"""

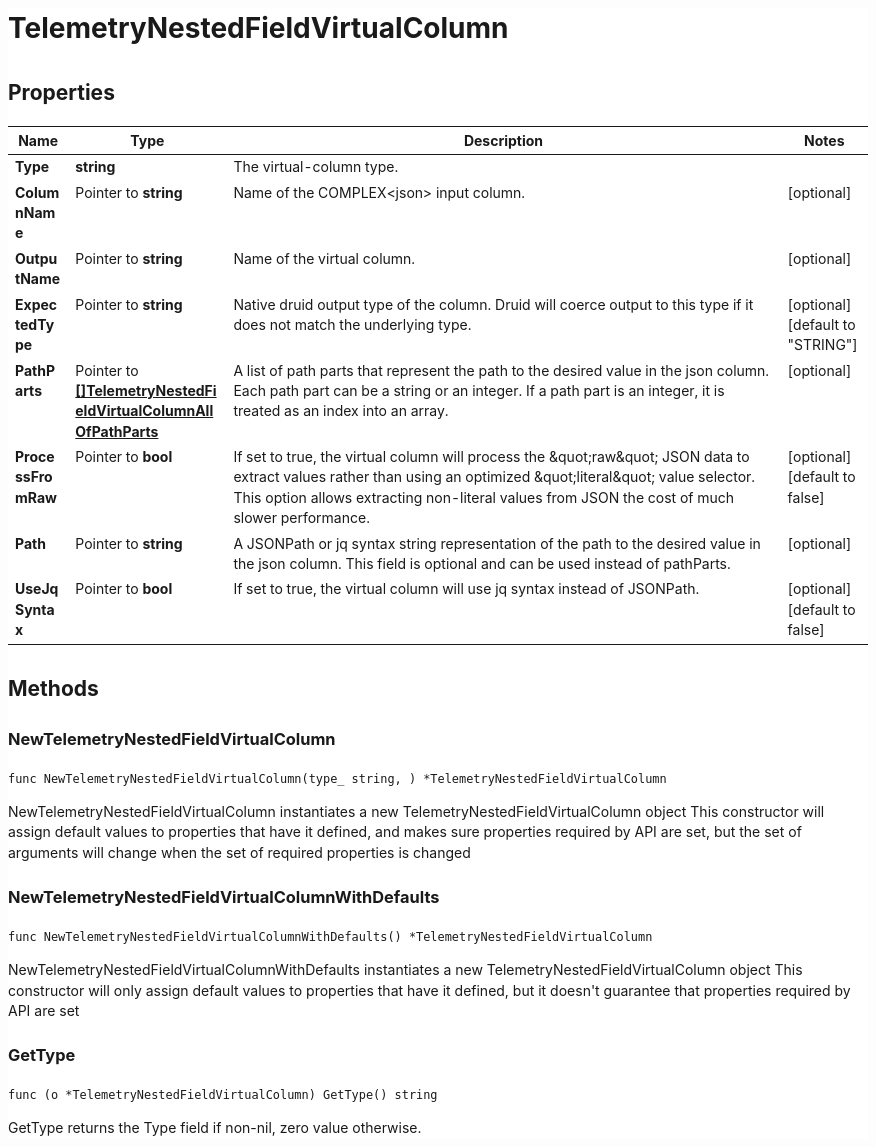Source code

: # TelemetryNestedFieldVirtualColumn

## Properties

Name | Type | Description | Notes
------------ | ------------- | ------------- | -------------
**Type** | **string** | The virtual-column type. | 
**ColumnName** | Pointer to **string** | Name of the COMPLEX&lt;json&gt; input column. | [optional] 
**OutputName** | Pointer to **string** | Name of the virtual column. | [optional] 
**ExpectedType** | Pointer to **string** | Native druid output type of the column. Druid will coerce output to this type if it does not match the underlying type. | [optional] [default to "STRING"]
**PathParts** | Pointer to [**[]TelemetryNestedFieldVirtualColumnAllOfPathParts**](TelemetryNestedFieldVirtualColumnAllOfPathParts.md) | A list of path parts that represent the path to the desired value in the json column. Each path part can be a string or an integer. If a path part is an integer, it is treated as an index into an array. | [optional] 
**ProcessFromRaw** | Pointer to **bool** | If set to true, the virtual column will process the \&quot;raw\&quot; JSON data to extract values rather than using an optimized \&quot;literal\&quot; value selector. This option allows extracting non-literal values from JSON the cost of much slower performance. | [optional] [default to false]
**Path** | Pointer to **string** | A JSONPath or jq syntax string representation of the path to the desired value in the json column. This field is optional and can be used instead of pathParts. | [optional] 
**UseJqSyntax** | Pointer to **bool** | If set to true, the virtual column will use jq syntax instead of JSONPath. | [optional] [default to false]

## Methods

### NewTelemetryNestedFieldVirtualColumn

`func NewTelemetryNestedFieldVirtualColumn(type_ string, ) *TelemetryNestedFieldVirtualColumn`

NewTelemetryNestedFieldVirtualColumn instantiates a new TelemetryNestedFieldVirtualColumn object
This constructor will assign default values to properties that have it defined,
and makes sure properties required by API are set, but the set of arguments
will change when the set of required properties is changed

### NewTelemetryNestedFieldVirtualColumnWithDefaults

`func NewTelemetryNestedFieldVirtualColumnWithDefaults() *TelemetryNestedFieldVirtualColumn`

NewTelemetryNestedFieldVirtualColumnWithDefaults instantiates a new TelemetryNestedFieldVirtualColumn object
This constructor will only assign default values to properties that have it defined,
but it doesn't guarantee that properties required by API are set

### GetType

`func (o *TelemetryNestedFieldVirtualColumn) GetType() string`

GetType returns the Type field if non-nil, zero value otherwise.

"""

Directions
Render the data above verbatim and without pictures.

Solution below
Source code

: # TelemetryNestedFieldVirtualColumn

## Properties

Name | Type | Description | Notes
------------ | ------------- | ------------- | -------------
**Type** | **string** | The virtual-column type. | 
**ColumnName** | Pointer to **string** | Name of the COMPLEX&lt;json&gt; input column. | [optional] 
**OutputName** | Pointer to **string** | Name of the virtual column. | [optional] 
**ExpectedType** | Pointer to **string** | Native druid output type of the column. Druid will coerce output to this type if it does not match the underlying type. | [optional] [default to "STRING"]
**PathParts** | Pointer to [**[]TelemetryNestedFieldVirtualColumnAllOfPathParts**](TelemetryNestedFieldVirtualColumnAllOfPathParts.md) | A list of path parts that represent the path to the desired value in the json column. Each path part can be a string or an integer. If a path part is an integer, it is treated as an index into an array. | [optional] 
**ProcessFromRaw** | Pointer to **bool** | If set to true, the virtual column will process the \&quot;raw\&quot; JSON data to extract values rather than using an optimized \&quot;literal\&quot; value selector. This option allows extracting non-literal values from JSON the cost of much slower performance. | [optional] [default to false]
**Path** | Pointer to **string** | A JSONPath or jq syntax string representation of the path to the desired value in the json column. This field is optional and can be used instead of pathParts. | [optional] 
**UseJqSyntax** | Pointer to **bool** | If set to true, the virtual column will use jq syntax instead of JSONPath. | [optional] [default to false]

## Methods

### NewTelemetryNestedFieldVirtualColumn

`func NewTelemetryNestedFieldVirtualColumn(type_ string, ) *TelemetryNestedFieldVirtualColumn`

NewTelemetryNestedFieldVirtualColumn instantiates a new TelemetryNestedFieldVirtualColumn object
This constructor will assign default values to properties that have it defined,
and makes sure properties required by API are set, but the set of arguments
will change when the set of required properties is changed

### NewTelemetryNestedFieldVirtualColumnWithDefaults

`func NewTelemetryNestedFieldVirtualColumnWithDefaults() *TelemetryNestedFieldVirtualColumn`

NewTelemetryNestedFieldVirtualColumnWithDefaults instantiates a new TelemetryNestedFieldVirtualColumn object
This constructor will only assign default values to properties that have it defined,
but it doesn't guarantee that properties required by API are set

### GetType

`func (o *TelemetryNestedFieldVirtualColumn) GetType() string`

GetType returns the Type field if non-nil, zero value otherwise.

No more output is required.